## [Your goal]
Find every line below where the string "signal" shows up, and copy those lines.

Dataset extract section start

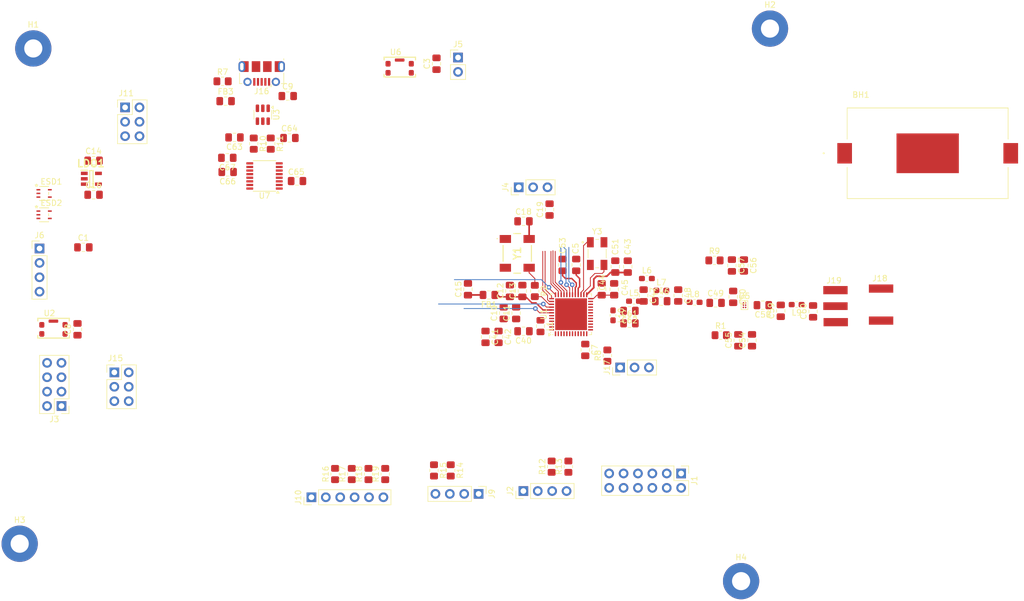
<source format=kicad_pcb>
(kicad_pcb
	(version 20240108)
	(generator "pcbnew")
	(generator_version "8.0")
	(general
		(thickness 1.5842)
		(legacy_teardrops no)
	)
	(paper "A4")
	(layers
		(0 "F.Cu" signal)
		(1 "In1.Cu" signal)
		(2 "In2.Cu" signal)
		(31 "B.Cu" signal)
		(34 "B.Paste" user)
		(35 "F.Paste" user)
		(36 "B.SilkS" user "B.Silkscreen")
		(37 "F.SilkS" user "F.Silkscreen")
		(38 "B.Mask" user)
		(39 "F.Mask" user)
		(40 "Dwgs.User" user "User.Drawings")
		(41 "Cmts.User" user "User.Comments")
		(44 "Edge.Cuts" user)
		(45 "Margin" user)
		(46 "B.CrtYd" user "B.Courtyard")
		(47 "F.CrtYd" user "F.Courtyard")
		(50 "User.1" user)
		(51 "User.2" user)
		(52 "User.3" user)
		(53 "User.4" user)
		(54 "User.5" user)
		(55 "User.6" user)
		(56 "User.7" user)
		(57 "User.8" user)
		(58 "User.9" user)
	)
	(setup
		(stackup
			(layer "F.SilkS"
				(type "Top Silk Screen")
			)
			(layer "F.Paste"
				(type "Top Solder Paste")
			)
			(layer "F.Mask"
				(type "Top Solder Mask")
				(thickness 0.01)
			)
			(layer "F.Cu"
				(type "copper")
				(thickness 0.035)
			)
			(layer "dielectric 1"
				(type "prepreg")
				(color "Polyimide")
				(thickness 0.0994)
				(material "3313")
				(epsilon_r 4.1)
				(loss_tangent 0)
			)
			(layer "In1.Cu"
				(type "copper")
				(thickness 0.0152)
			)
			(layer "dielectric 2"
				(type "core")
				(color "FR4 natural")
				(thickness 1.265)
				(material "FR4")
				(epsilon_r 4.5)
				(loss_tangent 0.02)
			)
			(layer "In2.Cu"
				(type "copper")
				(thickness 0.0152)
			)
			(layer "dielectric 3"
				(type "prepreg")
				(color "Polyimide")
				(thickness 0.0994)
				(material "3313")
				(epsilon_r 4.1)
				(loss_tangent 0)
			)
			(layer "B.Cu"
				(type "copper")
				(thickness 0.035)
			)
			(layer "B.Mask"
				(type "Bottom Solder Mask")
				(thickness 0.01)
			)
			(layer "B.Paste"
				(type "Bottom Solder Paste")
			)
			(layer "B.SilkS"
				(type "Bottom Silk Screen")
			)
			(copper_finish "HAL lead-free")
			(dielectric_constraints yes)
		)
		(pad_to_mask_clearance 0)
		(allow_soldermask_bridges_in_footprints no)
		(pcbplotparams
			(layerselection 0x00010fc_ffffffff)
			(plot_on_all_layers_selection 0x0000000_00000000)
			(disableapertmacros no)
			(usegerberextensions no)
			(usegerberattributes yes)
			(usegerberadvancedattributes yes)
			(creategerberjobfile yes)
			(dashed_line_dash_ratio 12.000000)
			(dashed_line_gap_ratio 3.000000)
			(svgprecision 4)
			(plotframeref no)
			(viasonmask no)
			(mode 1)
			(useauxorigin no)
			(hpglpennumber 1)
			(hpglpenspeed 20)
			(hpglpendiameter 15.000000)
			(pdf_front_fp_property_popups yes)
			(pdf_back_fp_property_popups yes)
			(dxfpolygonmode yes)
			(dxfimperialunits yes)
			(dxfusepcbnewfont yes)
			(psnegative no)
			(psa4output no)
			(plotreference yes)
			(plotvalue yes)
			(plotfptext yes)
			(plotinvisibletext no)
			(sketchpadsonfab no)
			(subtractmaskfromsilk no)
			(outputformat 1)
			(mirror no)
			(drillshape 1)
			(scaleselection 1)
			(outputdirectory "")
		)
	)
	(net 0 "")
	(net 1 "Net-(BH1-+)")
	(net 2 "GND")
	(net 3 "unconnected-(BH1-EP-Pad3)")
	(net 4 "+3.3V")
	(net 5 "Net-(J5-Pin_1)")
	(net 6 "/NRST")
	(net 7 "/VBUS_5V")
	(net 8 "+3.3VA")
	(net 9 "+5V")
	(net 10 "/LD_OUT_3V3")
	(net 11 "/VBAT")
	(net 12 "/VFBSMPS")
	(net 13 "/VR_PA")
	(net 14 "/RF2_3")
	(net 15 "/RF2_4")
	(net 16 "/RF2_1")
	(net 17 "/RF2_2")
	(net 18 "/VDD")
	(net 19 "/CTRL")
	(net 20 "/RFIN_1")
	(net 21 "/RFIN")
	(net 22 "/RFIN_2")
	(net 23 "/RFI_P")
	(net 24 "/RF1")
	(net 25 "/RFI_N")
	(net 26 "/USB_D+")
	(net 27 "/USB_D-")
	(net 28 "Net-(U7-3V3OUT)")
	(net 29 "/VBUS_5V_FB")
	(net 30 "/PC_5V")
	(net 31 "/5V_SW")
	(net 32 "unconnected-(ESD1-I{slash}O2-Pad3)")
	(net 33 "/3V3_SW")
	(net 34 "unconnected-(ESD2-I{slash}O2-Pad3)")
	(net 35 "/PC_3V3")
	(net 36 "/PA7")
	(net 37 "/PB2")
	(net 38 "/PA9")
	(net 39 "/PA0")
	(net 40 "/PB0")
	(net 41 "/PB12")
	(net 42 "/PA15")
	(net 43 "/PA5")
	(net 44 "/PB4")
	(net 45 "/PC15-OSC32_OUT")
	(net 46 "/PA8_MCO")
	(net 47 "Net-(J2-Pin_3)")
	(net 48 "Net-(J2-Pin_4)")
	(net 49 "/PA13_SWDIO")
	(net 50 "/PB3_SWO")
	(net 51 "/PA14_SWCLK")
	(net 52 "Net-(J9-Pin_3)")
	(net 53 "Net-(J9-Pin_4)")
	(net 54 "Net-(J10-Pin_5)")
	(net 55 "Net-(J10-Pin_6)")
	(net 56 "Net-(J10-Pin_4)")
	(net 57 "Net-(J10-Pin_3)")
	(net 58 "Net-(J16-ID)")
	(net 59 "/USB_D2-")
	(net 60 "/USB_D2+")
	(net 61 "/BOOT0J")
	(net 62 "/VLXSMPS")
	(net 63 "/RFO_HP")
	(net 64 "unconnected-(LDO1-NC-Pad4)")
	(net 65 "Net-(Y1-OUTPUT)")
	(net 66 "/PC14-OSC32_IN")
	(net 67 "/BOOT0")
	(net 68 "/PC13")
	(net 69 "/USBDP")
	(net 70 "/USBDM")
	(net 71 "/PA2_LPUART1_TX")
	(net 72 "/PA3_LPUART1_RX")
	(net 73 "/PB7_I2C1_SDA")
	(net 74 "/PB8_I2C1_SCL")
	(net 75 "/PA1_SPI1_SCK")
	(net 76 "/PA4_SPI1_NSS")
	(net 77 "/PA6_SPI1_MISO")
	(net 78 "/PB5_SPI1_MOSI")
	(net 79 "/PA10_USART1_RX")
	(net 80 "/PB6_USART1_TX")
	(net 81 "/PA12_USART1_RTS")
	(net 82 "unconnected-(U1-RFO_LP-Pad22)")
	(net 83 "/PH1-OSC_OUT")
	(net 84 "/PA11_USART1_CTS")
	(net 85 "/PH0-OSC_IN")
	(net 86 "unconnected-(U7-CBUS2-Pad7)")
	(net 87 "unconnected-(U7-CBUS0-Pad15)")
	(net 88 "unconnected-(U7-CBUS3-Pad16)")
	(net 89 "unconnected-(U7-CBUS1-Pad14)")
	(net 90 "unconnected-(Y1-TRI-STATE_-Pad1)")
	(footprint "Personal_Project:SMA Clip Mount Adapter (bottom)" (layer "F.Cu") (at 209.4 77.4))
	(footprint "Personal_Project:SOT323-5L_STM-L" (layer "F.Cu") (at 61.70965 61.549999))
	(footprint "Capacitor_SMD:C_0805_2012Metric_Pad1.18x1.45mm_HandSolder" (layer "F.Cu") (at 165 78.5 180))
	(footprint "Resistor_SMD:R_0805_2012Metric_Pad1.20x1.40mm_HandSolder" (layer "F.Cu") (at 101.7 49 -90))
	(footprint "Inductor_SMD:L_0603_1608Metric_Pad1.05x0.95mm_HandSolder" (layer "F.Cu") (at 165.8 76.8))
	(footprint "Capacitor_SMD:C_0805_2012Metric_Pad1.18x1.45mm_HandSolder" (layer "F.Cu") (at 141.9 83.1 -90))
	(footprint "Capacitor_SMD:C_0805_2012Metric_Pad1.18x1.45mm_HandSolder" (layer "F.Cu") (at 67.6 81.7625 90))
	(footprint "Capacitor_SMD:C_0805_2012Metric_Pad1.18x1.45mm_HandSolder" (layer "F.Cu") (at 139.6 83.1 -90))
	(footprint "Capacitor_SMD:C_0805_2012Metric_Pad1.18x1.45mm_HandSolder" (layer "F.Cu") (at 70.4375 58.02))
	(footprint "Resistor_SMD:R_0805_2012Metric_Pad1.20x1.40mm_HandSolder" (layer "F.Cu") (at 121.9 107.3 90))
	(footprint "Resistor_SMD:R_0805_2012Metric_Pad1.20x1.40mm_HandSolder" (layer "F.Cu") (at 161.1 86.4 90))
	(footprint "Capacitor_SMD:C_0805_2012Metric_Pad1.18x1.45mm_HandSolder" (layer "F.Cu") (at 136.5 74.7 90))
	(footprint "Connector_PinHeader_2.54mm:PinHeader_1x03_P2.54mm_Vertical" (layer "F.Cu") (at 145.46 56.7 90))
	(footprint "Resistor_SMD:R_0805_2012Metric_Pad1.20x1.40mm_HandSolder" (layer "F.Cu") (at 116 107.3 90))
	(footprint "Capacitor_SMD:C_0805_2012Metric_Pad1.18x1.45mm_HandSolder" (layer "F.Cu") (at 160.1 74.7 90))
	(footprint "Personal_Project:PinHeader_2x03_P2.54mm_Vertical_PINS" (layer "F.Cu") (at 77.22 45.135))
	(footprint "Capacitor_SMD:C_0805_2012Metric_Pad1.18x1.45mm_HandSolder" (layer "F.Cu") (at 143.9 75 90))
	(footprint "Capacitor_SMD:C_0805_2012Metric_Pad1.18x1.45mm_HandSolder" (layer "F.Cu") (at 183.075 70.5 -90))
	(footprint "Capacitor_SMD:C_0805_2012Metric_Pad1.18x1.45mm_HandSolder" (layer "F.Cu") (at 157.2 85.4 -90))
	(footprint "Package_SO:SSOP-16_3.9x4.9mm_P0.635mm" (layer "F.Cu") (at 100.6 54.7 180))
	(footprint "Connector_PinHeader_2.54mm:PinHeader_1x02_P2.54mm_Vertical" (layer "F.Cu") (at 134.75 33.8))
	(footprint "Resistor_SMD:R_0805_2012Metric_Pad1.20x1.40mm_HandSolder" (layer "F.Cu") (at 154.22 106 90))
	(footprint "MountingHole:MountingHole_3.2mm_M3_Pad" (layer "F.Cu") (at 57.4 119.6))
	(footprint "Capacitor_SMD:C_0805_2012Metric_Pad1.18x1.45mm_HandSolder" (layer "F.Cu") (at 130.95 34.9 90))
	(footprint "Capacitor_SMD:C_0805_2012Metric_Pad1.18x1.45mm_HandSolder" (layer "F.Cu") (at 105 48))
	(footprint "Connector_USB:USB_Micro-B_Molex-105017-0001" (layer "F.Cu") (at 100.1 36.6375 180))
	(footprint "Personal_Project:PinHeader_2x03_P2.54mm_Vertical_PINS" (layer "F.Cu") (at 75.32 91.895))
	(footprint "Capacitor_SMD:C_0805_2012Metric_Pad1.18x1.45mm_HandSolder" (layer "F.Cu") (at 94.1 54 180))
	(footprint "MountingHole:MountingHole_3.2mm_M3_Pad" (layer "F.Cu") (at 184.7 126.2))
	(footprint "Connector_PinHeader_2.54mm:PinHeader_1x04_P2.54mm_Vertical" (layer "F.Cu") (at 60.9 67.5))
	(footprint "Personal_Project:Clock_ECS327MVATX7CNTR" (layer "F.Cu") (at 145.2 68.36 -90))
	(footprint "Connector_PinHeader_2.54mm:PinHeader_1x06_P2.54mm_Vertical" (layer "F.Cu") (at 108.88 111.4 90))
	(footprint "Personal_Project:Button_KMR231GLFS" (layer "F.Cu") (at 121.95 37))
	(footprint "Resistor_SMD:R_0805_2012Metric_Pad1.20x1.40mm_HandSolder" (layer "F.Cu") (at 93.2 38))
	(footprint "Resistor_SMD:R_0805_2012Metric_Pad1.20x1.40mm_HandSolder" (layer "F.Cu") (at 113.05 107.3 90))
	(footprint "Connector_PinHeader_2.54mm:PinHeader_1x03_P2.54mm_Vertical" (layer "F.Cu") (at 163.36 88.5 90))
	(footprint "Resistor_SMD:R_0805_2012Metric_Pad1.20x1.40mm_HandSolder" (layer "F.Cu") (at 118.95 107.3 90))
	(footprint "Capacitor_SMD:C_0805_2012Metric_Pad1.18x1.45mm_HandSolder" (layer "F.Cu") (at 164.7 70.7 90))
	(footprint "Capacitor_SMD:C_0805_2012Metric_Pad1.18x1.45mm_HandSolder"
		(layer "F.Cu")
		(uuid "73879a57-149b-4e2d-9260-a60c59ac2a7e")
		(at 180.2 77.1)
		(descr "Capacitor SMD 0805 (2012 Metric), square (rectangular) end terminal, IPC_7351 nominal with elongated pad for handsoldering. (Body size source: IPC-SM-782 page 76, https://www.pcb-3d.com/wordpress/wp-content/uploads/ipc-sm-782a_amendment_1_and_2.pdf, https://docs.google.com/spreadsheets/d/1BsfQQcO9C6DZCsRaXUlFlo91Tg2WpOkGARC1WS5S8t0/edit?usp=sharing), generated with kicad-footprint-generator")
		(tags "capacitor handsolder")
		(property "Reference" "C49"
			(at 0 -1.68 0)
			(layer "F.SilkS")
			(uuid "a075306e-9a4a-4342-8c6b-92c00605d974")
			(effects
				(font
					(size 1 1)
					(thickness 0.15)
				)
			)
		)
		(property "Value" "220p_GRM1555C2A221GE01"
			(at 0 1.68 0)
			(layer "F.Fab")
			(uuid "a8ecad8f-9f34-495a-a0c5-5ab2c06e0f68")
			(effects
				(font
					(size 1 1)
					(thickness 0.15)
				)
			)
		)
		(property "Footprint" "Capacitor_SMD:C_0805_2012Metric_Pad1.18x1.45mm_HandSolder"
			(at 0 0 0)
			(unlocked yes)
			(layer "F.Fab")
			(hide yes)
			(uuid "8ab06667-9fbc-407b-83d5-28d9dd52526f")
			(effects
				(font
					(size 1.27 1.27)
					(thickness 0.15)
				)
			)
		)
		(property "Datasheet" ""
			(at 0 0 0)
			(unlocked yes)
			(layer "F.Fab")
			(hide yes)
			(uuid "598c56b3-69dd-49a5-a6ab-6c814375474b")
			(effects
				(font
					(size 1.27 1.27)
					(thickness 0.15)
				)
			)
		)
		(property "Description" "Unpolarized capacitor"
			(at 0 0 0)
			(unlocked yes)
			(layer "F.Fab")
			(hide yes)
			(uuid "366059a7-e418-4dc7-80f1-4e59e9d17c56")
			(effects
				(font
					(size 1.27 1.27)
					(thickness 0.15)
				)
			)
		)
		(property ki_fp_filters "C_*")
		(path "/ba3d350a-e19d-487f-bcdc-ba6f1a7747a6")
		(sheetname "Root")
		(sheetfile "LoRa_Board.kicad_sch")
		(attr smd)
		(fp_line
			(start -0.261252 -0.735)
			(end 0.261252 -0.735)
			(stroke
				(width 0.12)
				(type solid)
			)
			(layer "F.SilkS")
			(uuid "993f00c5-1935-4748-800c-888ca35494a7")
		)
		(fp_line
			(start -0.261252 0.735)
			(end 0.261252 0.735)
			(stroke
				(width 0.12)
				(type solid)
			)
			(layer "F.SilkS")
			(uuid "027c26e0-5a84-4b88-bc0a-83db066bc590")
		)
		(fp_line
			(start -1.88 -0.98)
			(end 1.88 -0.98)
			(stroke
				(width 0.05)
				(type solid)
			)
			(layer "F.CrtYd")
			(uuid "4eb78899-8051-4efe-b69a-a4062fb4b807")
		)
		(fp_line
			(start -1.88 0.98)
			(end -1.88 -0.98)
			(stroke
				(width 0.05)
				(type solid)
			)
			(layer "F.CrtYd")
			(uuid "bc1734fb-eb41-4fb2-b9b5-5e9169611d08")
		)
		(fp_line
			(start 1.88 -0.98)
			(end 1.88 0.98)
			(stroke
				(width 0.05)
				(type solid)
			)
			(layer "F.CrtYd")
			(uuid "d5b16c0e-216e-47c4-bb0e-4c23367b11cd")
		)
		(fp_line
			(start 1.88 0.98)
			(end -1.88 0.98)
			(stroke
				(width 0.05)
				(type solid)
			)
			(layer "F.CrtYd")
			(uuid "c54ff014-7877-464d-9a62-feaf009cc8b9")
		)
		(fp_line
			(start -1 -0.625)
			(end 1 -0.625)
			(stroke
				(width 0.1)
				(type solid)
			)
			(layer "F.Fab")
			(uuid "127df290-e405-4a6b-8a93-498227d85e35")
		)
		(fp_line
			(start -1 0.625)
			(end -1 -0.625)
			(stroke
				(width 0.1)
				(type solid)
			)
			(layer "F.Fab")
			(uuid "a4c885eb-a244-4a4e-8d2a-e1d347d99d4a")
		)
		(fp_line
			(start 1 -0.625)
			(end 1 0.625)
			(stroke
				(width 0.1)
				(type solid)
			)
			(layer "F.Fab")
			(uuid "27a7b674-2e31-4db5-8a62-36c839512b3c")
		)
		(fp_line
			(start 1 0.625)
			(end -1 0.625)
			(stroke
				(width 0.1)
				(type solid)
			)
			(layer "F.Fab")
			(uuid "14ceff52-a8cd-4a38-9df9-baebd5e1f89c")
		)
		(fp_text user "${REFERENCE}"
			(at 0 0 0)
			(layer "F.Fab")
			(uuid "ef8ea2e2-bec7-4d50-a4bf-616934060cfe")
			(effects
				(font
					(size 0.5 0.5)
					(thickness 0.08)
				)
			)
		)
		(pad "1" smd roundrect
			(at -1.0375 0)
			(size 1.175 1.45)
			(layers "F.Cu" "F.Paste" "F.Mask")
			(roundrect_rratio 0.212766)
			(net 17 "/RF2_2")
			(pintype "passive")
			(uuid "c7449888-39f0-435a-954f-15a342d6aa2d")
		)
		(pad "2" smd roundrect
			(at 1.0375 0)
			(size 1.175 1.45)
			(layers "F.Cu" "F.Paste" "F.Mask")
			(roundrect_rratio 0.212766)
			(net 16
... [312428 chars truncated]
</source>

Dataset extract section end
Dataset extract section start

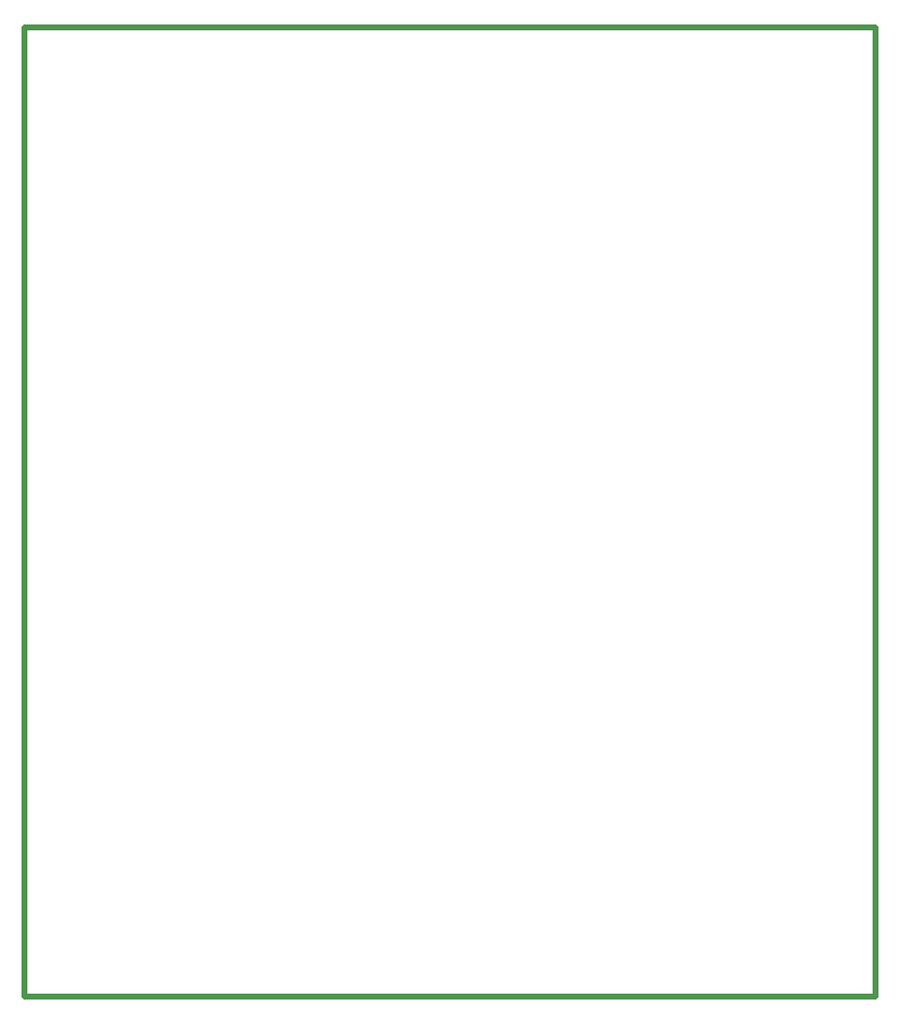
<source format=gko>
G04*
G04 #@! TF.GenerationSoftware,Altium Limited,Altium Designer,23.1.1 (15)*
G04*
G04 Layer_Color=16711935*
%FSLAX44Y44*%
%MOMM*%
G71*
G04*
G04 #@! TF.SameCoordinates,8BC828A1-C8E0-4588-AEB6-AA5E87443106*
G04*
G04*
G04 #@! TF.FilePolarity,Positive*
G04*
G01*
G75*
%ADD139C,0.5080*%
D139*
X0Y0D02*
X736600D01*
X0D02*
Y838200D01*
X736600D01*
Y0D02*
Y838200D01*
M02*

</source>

Dataset extract section end
Dataset extract section start

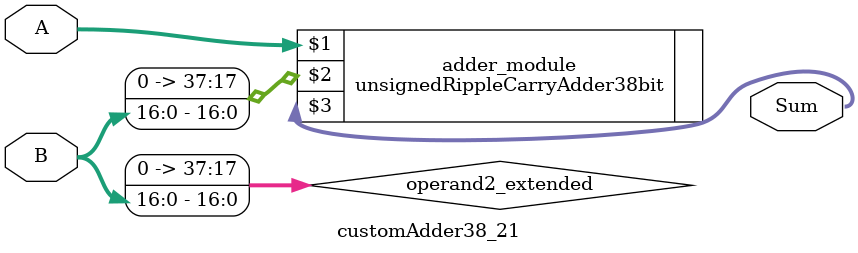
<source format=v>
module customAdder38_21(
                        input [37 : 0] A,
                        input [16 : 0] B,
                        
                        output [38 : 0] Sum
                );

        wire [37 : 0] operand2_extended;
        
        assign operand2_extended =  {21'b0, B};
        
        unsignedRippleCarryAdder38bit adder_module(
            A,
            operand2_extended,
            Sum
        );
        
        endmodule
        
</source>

Dataset extract section end

## [The answer]
		(0 "F.Cu" signal)
		(1 "In1.Cu" signal)
		(2 "In2.Cu" signal)
		(31 "B.Cu" signal)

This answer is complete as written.